Warto przy tej okazji przypomnieć, że wokół zagadnień ESG (Environment, Social, Governance) pojawiło się wiele nowych projektów bazujących na tych zagadnieniach, stanowiących często ich komplementarne uzupełnienie bądź rozwinięcie. Jednym z takich obszarów jest kwestia ograniczenia emisji dwutlenku węgla.
W tym przypadku pod uwagę bierze się spółki, które przestrzegają określonych zasad związanych z poziomem emisji dwutlenku węgla. Takie podejście jest korzystne zarówno dla środowiska, jak i dla przedsiębiorstwa: mamy czystsze powietrze, a przedsiębiorstwa mogą poprawić swoją efektywność, a często też obniżyć koszty działalności.
Wiele działań w tym zakresie obejmuje inicjatywa CDP (Carbon Disclosure Project), która zachęca podmioty do raportowania danych na temat aktywności związanej z wykorzystaniem zasobów naturalnych i ograniczenia emisji gazów cieplarnianych. Według ostatniego raportu CDP ponad 1389 spółek na świecie przedstawiło swoje oświadczenia na temat poziomu emisji dwutlenku węgla.

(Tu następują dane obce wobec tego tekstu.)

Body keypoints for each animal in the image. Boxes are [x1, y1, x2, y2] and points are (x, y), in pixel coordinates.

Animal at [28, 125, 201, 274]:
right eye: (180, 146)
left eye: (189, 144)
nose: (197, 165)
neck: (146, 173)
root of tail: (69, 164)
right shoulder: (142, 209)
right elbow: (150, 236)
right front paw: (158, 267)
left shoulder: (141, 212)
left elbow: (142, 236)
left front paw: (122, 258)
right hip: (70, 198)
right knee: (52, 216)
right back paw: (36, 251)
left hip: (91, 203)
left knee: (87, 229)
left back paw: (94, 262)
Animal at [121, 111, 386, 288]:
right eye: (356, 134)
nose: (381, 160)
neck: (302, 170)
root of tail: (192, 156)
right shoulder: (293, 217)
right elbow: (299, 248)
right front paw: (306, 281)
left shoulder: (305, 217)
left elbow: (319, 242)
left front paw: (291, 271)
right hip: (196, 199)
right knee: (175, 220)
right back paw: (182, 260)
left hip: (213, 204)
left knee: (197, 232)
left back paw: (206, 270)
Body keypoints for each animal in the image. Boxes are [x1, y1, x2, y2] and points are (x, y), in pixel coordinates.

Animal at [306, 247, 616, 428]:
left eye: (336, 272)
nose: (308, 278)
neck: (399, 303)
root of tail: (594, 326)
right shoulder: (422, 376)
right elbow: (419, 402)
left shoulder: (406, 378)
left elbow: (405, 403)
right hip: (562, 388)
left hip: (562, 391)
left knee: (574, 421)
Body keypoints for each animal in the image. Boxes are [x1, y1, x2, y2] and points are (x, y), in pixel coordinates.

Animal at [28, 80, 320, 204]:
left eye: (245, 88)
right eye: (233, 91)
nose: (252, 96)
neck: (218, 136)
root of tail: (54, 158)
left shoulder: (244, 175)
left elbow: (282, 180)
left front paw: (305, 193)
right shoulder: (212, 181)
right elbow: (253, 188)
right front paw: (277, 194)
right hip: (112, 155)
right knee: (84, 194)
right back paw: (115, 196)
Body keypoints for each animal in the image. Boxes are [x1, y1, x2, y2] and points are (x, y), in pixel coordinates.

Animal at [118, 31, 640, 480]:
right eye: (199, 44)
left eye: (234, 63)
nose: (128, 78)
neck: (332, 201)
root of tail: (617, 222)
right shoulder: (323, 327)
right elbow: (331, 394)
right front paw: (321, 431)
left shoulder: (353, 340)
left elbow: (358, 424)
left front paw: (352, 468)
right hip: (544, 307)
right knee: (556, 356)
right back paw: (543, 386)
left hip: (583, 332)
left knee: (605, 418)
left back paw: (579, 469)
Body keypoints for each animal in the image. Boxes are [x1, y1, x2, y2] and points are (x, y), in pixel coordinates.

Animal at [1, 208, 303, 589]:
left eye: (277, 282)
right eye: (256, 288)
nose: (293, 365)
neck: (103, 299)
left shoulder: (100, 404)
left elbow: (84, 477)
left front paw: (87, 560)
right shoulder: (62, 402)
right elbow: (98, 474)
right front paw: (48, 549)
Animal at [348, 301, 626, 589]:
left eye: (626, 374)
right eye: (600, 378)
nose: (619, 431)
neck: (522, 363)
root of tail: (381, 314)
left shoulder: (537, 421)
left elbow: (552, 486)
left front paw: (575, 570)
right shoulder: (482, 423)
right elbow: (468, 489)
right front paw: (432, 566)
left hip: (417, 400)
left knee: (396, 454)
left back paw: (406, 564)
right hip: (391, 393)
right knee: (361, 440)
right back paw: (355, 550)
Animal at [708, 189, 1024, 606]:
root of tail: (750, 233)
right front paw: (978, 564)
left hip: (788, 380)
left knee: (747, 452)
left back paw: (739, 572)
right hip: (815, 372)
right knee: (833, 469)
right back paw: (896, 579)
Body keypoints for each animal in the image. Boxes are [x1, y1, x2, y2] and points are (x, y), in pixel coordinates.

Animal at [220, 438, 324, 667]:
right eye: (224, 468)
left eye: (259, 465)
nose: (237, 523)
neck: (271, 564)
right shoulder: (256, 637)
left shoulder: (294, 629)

To, że inwestycja w ograniczenie emisji dwutlenku węgla się opłaca, potwierdzają dane dla rynku amerykańskiego. Według szacunków Berkeley National Laboratory w 2020 r. zwiększenie efektywności energetycznej może pozwolić na obniżenie kosztów związanych z emisją dwutlenku węgla przez branżę energetyczną o ponad 6,9 mld USD. Co ciekawe, na rynku pojawiają się już specjalne narzędzia, które pomagają firmom zrozumieć, w jaki sposób ekspozycja na ryzyko cen węgla może wpłynąć na ich konkurencyjność w przyszłości, w obliczu wyzwań związanych ze zmianami klimatu. Na ryzyko to mogą być narażone wszystkie sektory biznesu.